Carter in the classroom

Aledo ISD Parent Survey Received Racist Responses

NBCUniversal, Inc.

A North Texas mother trying to spark a conversation about race, said she was attacked for her efforts to help her community after two slave trading incidents in Aledo ISD.

Monday night's Aledo ISD board meeting was the community's first chance to hear from Christopher Johnson, the boy who made headlines around the world after his classmates traded him for $100 on a Snapchat conversation called a slave farm, among other names.

Support for Christopher drew a social distance busting crowd to Aledo ISD Monday night, just a few hours after slave trade flyers were dumped on school grounds. An eight-year-old's mother explained how elementary-age students pinned her son down with a knee to the neck.

Ella Bulllock, a mom who tried to be a part of the healing from all this, said her effort to spark a conversation was met by racism.

"The 60 plus racially slur-filled submissions to a survey I created have been provided to you in your packet," Bullock told board members. "The simple reality is this... is who we have allowed ourselves to become through inaction."

Superintendent Susan Bohn apologized to the community, saying "This behavior doesn't reflect the values of our school district or our community."

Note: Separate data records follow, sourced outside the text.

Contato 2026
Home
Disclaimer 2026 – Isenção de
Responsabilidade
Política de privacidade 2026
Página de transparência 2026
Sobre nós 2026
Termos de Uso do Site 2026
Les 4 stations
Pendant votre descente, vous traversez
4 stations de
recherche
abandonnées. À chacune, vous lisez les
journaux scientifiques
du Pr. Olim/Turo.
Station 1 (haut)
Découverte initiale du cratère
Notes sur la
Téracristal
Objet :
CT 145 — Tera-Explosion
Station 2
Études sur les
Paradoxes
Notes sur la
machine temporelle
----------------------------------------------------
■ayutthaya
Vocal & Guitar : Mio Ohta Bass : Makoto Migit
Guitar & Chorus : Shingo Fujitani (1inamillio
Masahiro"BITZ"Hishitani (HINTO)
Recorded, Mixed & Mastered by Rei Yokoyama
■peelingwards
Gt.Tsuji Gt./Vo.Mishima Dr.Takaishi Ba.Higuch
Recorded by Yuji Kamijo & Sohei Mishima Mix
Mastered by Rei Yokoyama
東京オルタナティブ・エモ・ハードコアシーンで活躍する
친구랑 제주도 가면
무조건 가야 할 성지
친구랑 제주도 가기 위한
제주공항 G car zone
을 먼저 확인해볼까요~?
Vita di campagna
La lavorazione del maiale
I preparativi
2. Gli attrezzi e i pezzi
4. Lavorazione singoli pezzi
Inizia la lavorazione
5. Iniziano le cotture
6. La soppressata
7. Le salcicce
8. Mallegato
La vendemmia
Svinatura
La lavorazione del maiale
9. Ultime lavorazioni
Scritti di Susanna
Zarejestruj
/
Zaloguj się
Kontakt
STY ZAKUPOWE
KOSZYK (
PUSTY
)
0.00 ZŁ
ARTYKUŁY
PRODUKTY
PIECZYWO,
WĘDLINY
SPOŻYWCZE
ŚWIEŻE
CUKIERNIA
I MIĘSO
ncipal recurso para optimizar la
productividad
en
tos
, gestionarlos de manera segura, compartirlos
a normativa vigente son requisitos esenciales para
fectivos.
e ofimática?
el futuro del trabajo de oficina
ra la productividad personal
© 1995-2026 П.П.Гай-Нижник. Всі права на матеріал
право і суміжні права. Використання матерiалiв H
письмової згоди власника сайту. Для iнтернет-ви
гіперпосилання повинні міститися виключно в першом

But Bullock fired back, citing comments the district has made in response to Johnson's incident.

"Repeatedly I've seen things like, 'This is not who Aledo is;' and 'the actions of a few students.' These statements seek to minimize the pervasiveness of racism in our community and the Aledo ISD," said Bullock. "Anything we do now looks like damage control and not leadership."

Police are investigating the flyers on campus. Parents are encouraging others to keep sharing stories of their experiences despite the response Bullock received.  They're hoping the district takes steps to lead the way in fighting racism as they have in the classroom and the football field.